Abenomics describes the plans of Japanese Prime Minister Shinzo Abe to revive growth in the world’s third largest economy, which is struggling to find traction under the impact of a strong yen and stubborn deflation.
Yen strengthens amid doubts about 'Abenomics', upwardly revised growth
Japan's prime minister, Shinzo Abe, is losing the confidence of the currency market, where traders are repudiating his efforts to end persistent deflation and revive the world's third-largest economy.
Instead of continuing to push the yen lower in response to Abe's economic programmes and the Bank of Japan's money-printing policies, traders have made it the best-performing major currency over the past month.
Options trading shows there is about an even chance it will strengthen to 90 per US dollar by the end of the year, from 95 last week and 103.74 on May 22, the weakest level in almost five years.
This is happening after data showed Japan's economy grew more strongly in the first quarter than first thought.
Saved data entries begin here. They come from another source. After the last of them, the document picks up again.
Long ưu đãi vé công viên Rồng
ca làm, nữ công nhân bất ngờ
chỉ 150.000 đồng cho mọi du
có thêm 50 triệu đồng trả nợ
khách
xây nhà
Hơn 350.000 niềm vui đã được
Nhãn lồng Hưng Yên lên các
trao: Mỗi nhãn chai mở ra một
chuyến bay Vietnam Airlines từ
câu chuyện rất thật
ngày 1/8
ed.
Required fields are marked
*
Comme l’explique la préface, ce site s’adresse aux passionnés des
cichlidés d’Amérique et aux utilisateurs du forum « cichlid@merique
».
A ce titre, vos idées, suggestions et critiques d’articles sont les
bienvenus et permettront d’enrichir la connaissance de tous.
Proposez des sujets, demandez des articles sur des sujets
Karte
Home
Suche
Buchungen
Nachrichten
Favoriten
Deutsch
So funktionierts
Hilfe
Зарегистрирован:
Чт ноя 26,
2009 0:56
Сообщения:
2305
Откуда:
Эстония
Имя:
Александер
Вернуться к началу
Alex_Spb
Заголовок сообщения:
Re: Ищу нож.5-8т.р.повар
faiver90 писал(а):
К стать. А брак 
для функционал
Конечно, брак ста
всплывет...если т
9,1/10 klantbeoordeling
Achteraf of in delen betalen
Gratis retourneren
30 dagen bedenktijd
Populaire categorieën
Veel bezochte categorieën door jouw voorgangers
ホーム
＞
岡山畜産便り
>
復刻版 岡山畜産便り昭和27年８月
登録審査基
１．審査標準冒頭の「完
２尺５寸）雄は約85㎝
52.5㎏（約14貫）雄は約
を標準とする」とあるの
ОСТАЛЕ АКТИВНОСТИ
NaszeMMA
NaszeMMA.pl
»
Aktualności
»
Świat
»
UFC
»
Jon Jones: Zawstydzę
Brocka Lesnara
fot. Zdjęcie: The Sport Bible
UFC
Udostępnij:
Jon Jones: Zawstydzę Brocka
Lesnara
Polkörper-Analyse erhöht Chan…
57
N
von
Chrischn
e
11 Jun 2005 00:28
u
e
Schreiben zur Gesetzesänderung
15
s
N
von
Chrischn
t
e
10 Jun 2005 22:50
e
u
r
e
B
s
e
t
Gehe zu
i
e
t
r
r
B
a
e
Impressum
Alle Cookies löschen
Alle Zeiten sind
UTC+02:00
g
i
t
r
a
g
A rising yen, which makes exports less competitive, bodes ill for Abe and Bank of Japan governor Haruhiko Kuroda as they team up to spur inflation and growth.
While the yen has weakened from about 77 per dollar in September, its new strength signals that the decline was overdone given that Abe's plans to enact programmes including deregulation of the health industry will not start for months.
"We've been very sceptical of the rapid weakening in the yen," said Robert Rennie, currency strategist at Westpac Banking, Australia's second-largest lender.
"What Abenomics has done is it's changed expectations, I'm just not sure how quickly it can change reality."
The yen climbed about 3 per cent last week. It is up 4.2 per cent over the past month.
The prime minister said on June 5 his growth strategy would not begin until later this year, meaning he is putting off any political fights over the plan until after next month's election for the upper house of parliament.
Yesterday's data showed Japan's economy grew at an annualised rate of 4.1 per cent in the first quarter, up from a preliminary reading of 3.5 per cent.